1. Create a New Storage Volume

  1. Open the Volumes Dashboard
  2. In the left navigation, select StorageVolumes.
  3. Click + New Volume.
  4. Specify Volume Details
  5. Enter a descriptive name (e.g., training-data-vol) and select an appropriate Storage Class.
  6. Allocate the required Size in GiB, and set the Access Mode (e.g., ReadWriteOnce).
  7. Confirm Creation
  8. Click Create and verify the volume appears in the list with a Bound status.

2. Create a New Workspace

  1. Projects → + Create Workspace
  2. In the Projects view, or in the Workspaces area if available, click + Create Workspace.
  3. Configure the Workspace
  4. Give it a name (e.g., jupyter-ml-lab).
  5. Assign it to your newly created volume to store code and output.
  6. Choose a Compute Resource profile (number of GPUs, CPU cores, and memory).
  7. Enable Checkpointing if prompted, ensuring the Workspace can be paused and resumed safely.
  8. Create
  9. Click Create. Wait for the Workspace status to become Ready.

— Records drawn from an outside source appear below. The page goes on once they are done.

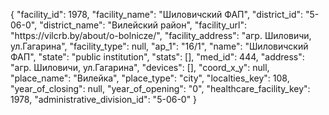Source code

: {
    "facility_id": 1978,
    "facility_name": "Шиловичский ФАП",
    "district_id": "5-06-0",
    "district_name": "Вилейский район",
    "facility_url": "https:\/\/vilcrb.by\/about\/o-bolnicze\/",
    "facility_address": "агр. Шиловичи, ул.Гагарина",
    "facility_type": null,
    "ap_1": "16\/1",
    "name": "Шиловичский ФАП",
    "state": "public institution",
    "stats": [],
    "med_id": 444,
    "address": "агр. Шиловичи, ул.Гагарина",
    "devices": [],
    "coord_x_y": null,
    "place_name": "Вилейка",
    "place_type": "city",
    "localties_key": 108,
    "year_of_closing": null,
    "year_of_opening": "0",
    "healthcare_facility_key": 1978,
    "administrative_division_id": "5-06-0"
}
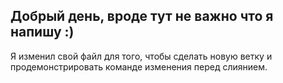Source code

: ## Добрый день, вроде тут не важно что я напишу :)

Я изменил свой файл для того, чтобы сделать новую ветку и продемонстрировать команде изменения перед слиянием.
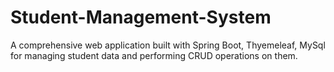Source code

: # Student-Management-System
A comprehensive web application built with Spring Boot, Thyemeleaf, MySql for managing student data and performing CRUD operations on them.
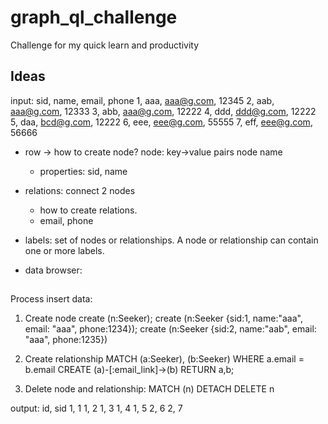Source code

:# graph_ql_challenge
Challenge for my quick learn and productivity


## Ideas
input:
sid, name, email, phone
1, aaa, aaa@g.com, 12345
2, aab, aaa@g.com, 12333
3, abb, aaa@g.com, 12222
4, ddd, ddd@g.com, 12222
5, daa, bcd@g.com, 12222
6, eee, eee@g.com, 55555
7, eff, eee@g.com, 56666

 
- row -> 
    how to create node?
    node: key->value pairs
    node name
    - properties: sid, name

- relations: connect 2 nodes 
    - how to create relations.
    - email, phone
- labels: set of nodes or relationships. A node or relationship can contain one or more labels.
- data browser:


##
Process insert data:
1. Create node
    create (n:Seeker);
    create (n:Seeker {sid:1, name:"aaa", email: "aaa", phone:1234});
    create (n:Seeker {sid:2, name:"aab", email: "aaa", phone:1235})
2. Create relationship
    MATCH (a:Seeker), (b:Seeker)
    WHERE a.email = b.email 
    CREATE (a)-[:email_link]->(b)
    RETURN a,b;

3. Delete node and relationship:
    MATCH (n) DETACH DELETE n


output:
id, sid
1, 1
1, 2
1, 3
1, 4
1, 5
2, 6
2, 7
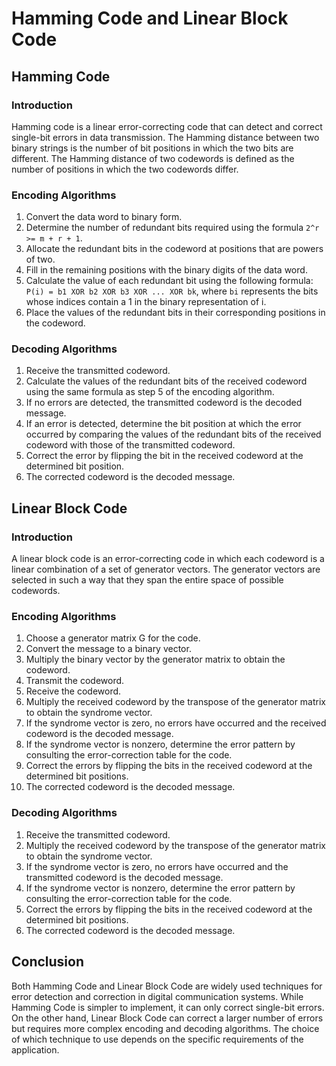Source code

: # Hamming Code and Linear Block Code

## Hamming Code

### Introduction

Hamming code is a linear error-correcting code that can detect and correct single-bit errors in data transmission. The Hamming distance between two binary strings is the number of bit positions in which the two bits are different. The Hamming distance of two codewords is defined as the number of positions in which the two codewords differ.

### Encoding Algorithms

1. Convert the data word to binary form.
2. Determine the number of redundant bits required using the formula `2^r >= m + r + 1`.
3. Allocate the redundant bits in the codeword at positions that are powers of two.
4. Fill in the remaining positions with the binary digits of the data word.
5. Calculate the value of each redundant bit using the following formula: `P(i) = b1 XOR b2 XOR b3 XOR ... XOR bk`, where `bi` represents the bits whose indices contain a 1 in the binary representation of i.
6. Place the values of the redundant bits in their corresponding positions in the codeword.

### Decoding Algorithms

1. Receive the transmitted codeword.
2. Calculate the values of the redundant bits of the received codeword using the same formula as step 5 of the encoding algorithm.
3. If no errors are detected, the transmitted codeword is the decoded message.
4. If an error is detected, determine the bit position at which the error occurred by comparing the values of the redundant bits of the received codeword with those of the transmitted codeword.
5. Correct the error by flipping the bit in the received codeword at the determined bit position.
6. The corrected codeword is the decoded message.

## Linear Block Code

### Introduction

A linear block code is an error-correcting code in which each codeword is a linear combination of a set of generator vectors. The generator vectors are selected in such a way that they span the entire space of possible codewords.

### Encoding Algorithms

1. Choose a generator matrix G for the code.
2. Convert the message to a binary vector.
3. Multiply the binary vector by the generator matrix to obtain the codeword.
4. Transmit the codeword.
5. Receive the codeword.
6. Multiply the received codeword by the transpose of the generator matrix to obtain the syndrome vector.
7. If the syndrome vector is zero, no errors have occurred and the received codeword is the decoded message.
8. If the syndrome vector is nonzero, determine the error pattern by consulting the error-correction table for the code.
9. Correct the errors by flipping the bits in the received codeword at the determined bit positions.
10. The corrected codeword is the decoded message.

### Decoding Algorithms

1. Receive the transmitted codeword.
2. Multiply the received codeword by the transpose of the generator matrix to obtain the syndrome vector.
3. If the syndrome vector is zero, no errors have occurred and the transmitted codeword is the decoded message.
4. If the syndrome vector is nonzero, determine the error pattern by consulting the error-correction table for the code.
5. Correct the errors by flipping the bits in the received codeword at the determined bit positions.
6. The corrected codeword is the decoded message.

## Conclusion

Both Hamming Code and Linear Block Code are widely used techniques for error detection and correction in digital communication systems. While Hamming Code is simpler to implement, it can only correct single-bit errors. On the other hand, Linear Block Code can correct a larger number of errors but requires more complex encoding and decoding algorithms. The choice of which technique to use depends on the specific requirements of the application.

3. Start a Simple Training Job

  1. Open Jupyter Notebook
  2. Under Workspaces, click Connect for your jupyter-ml-lab Workspace.
  3. Jupyter Notebook (or a terminal) opens in a new browser tab.
  4. Run Your Code
  5. (Placeholder for Python code snippet.)
  6. This code will kick off a simple training loop that logs progress (e.g., epoch count) to the console or notebook cells.

4. Stop the Running Workspace

  1. Navigate to the Workspaces Dashboard
  2. Return to the MemVerge AI platform UI; click Workspaces in the left navigation.
  3. Initiate Stop
  4. Locate your running jupyter-ml-lab Workspace.
  5. Click Stop and confirm in the popup dialog.
  6. Wait for Status
  7. The Workspace transitions from Ready to NotReady.
  8. Check your notebook page; the training job halts once the Workspace is fully stopped.

5. Resume the Workspace

  1. Click “Resume”
  2. In the Workspaces dashboard, click Resume next to the stopped Workspace.
  3. Wait for the Workspace status to change from NotReady back to Ready.
  4. Reopen or Refresh
  5. If the Jupyter tab is still open, refresh the page. Otherwise, click Connect to open a new tab.
  6. The training job automatically resumes from the last epoch due to checkpointing.

6. Verify Training Progress

  • Continued Logging: Upon refreshing, you’ll see the training log picking up from where it left off.
  • State Persistence: All data, code, and model checkpoints remain intact within the attached volume, ensuring no progress is lost.